### Aim of the task
Leave out the images and repeat every entry below exactly.

- Opening Delimiter -

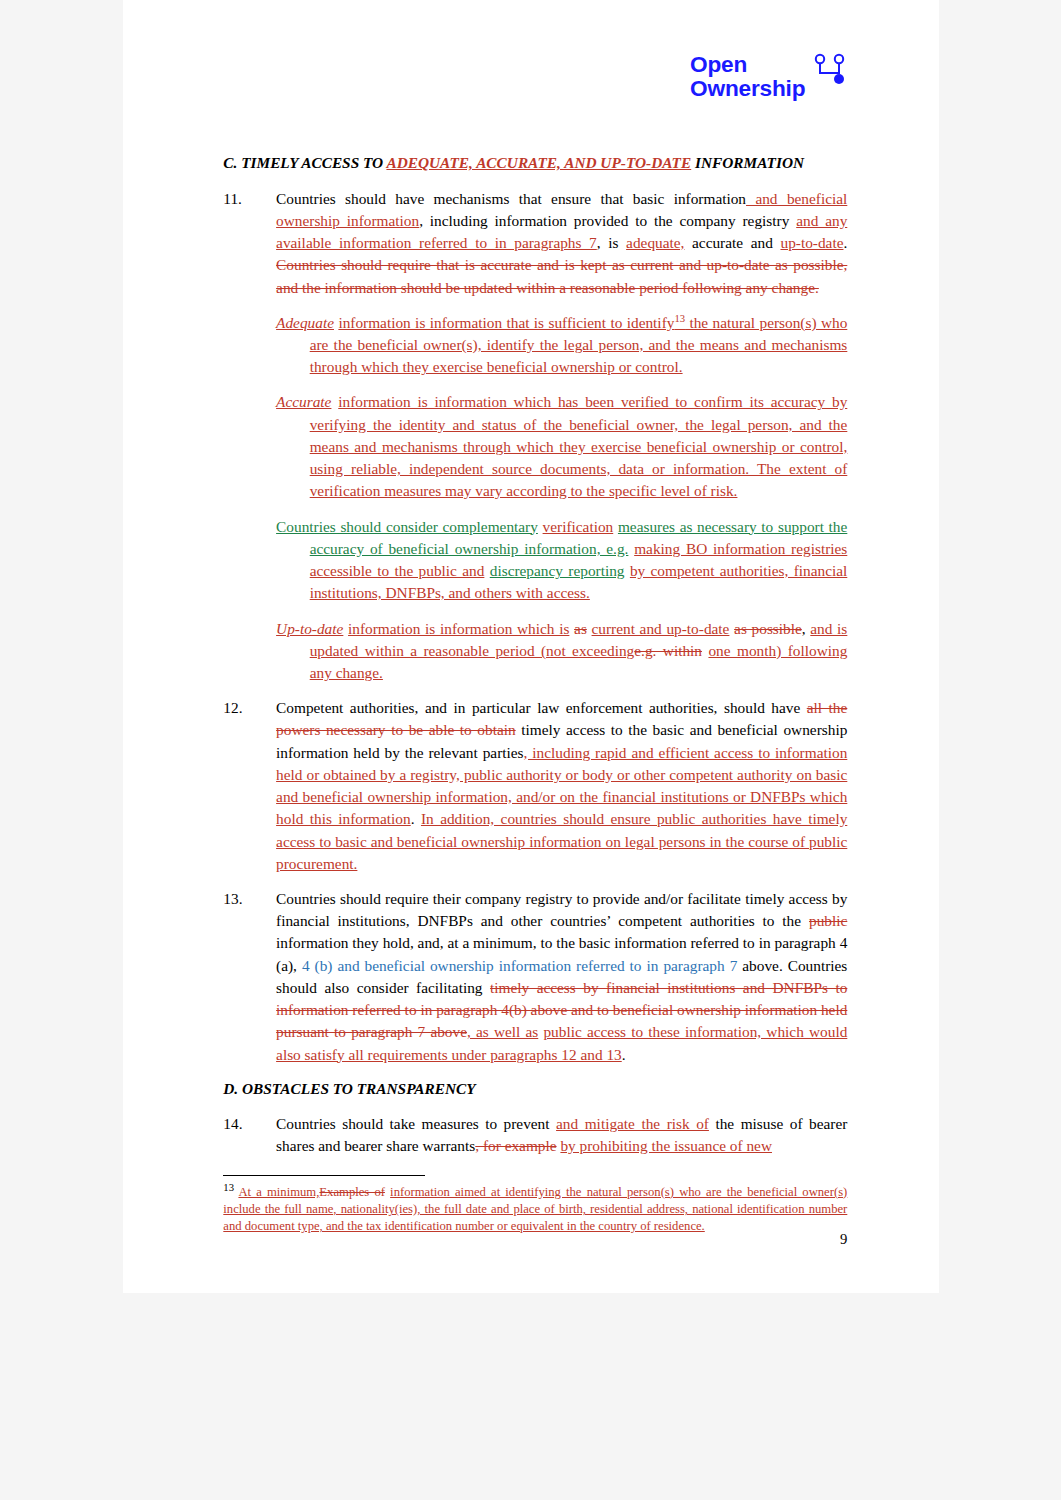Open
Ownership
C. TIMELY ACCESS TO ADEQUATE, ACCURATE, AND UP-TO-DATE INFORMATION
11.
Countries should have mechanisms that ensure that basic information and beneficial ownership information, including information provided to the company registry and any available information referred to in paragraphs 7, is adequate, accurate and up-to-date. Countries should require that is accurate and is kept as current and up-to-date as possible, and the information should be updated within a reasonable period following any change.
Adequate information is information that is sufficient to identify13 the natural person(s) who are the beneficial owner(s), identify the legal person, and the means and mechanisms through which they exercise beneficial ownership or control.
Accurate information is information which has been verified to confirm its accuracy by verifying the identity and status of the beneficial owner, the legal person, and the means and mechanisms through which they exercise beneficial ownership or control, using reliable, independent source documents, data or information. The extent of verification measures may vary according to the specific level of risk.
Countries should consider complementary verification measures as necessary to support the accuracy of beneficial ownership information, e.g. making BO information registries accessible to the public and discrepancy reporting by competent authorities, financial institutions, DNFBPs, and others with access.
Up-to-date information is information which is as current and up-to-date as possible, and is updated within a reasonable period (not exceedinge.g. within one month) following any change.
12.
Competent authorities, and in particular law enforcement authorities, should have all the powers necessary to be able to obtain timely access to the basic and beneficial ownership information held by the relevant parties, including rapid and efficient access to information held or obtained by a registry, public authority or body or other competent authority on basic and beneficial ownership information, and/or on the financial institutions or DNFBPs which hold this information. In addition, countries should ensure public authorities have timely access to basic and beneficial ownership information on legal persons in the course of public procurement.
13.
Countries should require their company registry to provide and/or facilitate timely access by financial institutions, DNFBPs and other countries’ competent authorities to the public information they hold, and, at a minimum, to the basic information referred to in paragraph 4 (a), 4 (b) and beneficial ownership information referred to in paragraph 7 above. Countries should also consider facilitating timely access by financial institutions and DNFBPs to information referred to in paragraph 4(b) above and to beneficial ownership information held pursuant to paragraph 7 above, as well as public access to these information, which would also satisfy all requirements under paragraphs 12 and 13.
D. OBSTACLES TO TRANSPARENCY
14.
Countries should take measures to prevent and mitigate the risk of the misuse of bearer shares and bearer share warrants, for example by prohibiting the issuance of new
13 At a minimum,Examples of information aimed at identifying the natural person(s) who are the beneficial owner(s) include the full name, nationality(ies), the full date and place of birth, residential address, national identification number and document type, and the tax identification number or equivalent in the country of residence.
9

- Closing Delimiter -

### Answer space
Open
Ownership
C. TIMELY ACCESS TO ADEQUATE, ACCURATE, AND UP-TO-DATE INFORMATION
11.
Countries should have mechanisms that ensure that basic information and beneficial ownership information, including information provided to the company registry and any available information referred to in paragraphs 7, is adequate, accurate and up-to-date. Countries should require that is accurate and is kept as current and up-to-date as possible, and the information should be updated within a reasonable period following any change.
Adequate information is information that is sufficient to identify13 the natural person(s) who are the beneficial owner(s), identify the legal person, and the means and mechanisms through which they exercise beneficial ownership or control.
Accurate information is information which has been verified to confirm its accuracy by verifying the identity and status of the beneficial owner, the legal person, and the means and mechanisms through which they exercise beneficial ownership or control, using reliable, independent source documents, data or information. The extent of verification measures may vary according to the specific level of risk.
Countries should consider complementary verification measures as necessary to support the accuracy of beneficial ownership information, e.g. making BO information registries accessible to the public and discrepancy reporting by competent authorities, financial institutions, DNFBPs, and others with access.
Up-to-date information is information which is as current and up-to-date as possible, and is updated within a reasonable period (not exceedinge.g. within one month) following any change.
12.
Competent authorities, and in particular law enforcement authorities, should have all the powers necessary to be able to obtain timely access to the basic and beneficial ownership information held by the relevant parties, including rapid and efficient access to information held or obtained by a registry, public authority or body or other competent authority on basic and beneficial ownership information, and/or on the financial institutions or DNFBPs which hold this information. In addition, countries should ensure public authorities have timely access to basic and beneficial ownership information on legal persons in the course of public procurement.
13.
Countries should require their company registry to provide and/or facilitate timely access by financial institutions, DNFBPs and other countries’ competent authorities to the public information they hold, and, at a minimum, to the basic information referred to in paragraph 4 (a), 4 (b) and beneficial ownership information referred to in paragraph 7 above. Countries should also consider facilitating timely access by financial institutions and DNFBPs to information referred to in paragraph 4(b) above and to beneficial ownership information held pursuant to paragraph 7 above, as well as public access to these information, which would also satisfy all requirements under paragraphs 12 and 13.
D. OBSTACLES TO TRANSPARENCY
14.
Countries should take measures to prevent and mitigate the risk of the misuse of bearer shares and bearer share warrants, for example by prohibiting the issuance of new
13 At a minimum,Examples of information aimed at identifying the natural person(s) who are the beneficial owner(s) include the full name, nationality(ies), the full date and place of birth, residential address, national identification number and document type, and the tax identification number or equivalent in the country of residence.
9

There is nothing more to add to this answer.